Stored data entries:
►
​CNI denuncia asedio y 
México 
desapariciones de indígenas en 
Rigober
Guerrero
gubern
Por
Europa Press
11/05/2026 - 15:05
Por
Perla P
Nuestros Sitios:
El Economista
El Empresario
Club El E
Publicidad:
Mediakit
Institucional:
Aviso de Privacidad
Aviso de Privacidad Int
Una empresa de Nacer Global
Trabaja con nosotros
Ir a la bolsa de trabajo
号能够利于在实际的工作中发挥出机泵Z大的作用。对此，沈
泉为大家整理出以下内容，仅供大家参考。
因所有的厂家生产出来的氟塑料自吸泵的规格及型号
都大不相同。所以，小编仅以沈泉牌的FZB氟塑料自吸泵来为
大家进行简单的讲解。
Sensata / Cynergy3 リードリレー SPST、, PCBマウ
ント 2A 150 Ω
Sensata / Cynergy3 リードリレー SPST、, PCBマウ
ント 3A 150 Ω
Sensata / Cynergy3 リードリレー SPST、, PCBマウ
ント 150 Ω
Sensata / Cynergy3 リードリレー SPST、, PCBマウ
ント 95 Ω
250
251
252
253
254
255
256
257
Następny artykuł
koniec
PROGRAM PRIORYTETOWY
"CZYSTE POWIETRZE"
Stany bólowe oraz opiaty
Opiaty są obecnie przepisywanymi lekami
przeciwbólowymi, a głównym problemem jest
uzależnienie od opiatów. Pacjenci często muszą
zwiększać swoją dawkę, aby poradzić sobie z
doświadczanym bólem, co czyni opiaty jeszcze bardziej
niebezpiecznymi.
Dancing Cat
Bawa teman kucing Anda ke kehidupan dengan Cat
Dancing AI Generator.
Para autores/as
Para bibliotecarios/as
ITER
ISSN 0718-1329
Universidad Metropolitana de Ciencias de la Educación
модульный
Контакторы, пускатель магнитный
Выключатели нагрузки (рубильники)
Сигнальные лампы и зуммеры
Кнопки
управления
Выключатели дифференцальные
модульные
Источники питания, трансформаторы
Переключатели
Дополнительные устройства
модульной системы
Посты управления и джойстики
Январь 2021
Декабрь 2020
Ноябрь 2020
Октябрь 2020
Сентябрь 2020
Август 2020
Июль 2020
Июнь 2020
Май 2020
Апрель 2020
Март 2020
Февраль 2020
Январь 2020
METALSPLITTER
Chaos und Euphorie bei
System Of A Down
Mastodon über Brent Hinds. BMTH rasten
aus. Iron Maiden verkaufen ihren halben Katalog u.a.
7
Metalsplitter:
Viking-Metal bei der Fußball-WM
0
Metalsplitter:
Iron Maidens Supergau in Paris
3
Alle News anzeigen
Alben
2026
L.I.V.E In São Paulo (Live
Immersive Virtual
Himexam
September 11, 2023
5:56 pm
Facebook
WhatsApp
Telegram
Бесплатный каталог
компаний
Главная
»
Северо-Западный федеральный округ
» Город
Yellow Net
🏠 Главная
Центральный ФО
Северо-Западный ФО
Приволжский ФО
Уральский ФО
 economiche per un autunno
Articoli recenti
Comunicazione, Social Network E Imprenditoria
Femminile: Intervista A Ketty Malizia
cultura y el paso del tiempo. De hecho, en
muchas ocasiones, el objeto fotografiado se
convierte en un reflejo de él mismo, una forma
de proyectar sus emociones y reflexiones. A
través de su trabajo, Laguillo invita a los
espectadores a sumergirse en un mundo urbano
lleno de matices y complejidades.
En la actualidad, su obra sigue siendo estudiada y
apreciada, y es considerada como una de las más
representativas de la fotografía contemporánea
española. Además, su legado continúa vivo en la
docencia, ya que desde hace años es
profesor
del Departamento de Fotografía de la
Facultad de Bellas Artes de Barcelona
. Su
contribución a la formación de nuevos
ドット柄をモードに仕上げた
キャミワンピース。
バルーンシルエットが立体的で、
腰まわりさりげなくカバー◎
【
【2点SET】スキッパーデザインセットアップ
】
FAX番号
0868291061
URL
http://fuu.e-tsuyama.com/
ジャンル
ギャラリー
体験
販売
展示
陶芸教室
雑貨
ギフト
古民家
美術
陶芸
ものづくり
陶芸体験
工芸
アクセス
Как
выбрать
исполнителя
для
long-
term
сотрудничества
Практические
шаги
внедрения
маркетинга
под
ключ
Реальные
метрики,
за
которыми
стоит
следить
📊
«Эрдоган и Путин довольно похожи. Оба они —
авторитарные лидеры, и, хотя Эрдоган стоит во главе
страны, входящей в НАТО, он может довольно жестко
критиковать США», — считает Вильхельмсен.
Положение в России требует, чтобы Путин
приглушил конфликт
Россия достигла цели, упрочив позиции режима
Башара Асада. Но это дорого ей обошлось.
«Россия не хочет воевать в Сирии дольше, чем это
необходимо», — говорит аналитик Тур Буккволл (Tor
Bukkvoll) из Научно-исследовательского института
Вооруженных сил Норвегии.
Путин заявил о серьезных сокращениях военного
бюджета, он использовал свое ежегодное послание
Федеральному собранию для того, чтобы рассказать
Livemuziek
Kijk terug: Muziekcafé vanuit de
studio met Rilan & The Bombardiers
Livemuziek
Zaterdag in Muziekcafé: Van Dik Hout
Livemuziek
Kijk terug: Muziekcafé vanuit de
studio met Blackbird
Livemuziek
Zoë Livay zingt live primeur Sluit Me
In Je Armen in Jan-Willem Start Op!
◄
- _What is expected_: What you write must be the entries restated word for word, from the opening line through the one holding "Февраль 2020", with nothing else.

- _Written solution_:
​CNI denuncia asedio y 
México 
desapariciones de indígenas en 
Rigober
Guerrero
gubern
Por
Europa Press
11/05/2026 - 15:05
Por
Perla P
Nuestros Sitios:
El Economista
El Empresario
Club El E
Publicidad:
Mediakit
Institucional:
Aviso de Privacidad
Aviso de Privacidad Int
Una empresa de Nacer Global
Trabaja con nosotros
Ir a la bolsa de trabajo
号能够利于在实际的工作中发挥出机泵Z大的作用。对此，沈
泉为大家整理出以下内容，仅供大家参考。
因所有的厂家生产出来的氟塑料自吸泵的规格及型号
都大不相同。所以，小编仅以沈泉牌的FZB氟塑料自吸泵来为
大家进行简单的讲解。
Sensata / Cynergy3 リードリレー SPST、, PCBマウ
ント 2A 150 Ω
Sensata / Cynergy3 リードリレー SPST、, PCBマウ
ント 3A 150 Ω
Sensata / Cynergy3 リードリレー SPST、, PCBマウ
ント 150 Ω
Sensata / Cynergy3 リードリレー SPST、, PCBマウ
ント 95 Ω
250
251
252
253
254
255
256
257
Następny artykuł
koniec
PROGRAM PRIORYTETOWY
"CZYSTE POWIETRZE"
Stany bólowe oraz opiaty
Opiaty są obecnie przepisywanymi lekami
przeciwbólowymi, a głównym problemem jest
uzależnienie od opiatów. Pacjenci często muszą
zwiększać swoją dawkę, aby poradzić sobie z
doświadczanym bólem, co czyni opiaty jeszcze bardziej
niebezpiecznymi.
Dancing Cat
Bawa teman kucing Anda ke kehidupan dengan Cat
Dancing AI Generator.
Para autores/as
Para bibliotecarios/as
ITER
ISSN 0718-1329
Universidad Metropolitana de Ciencias de la Educación
модульный
Контакторы, пускатель магнитный
Выключатели нагрузки (рубильники)
Сигнальные лампы и зуммеры
Кнопки
управления
Выключатели дифференцальные
модульные
Источники питания, трансформаторы
Переключатели
Дополнительные устройства
модульной системы
Посты управления и джойстики
Январь 2021
Декабрь 2020
Ноябрь 2020
Октябрь 2020
Сентябрь 2020
Август 2020
Июль 2020
Июнь 2020
Май 2020
Апрель 2020
Март 2020
Февраль 2020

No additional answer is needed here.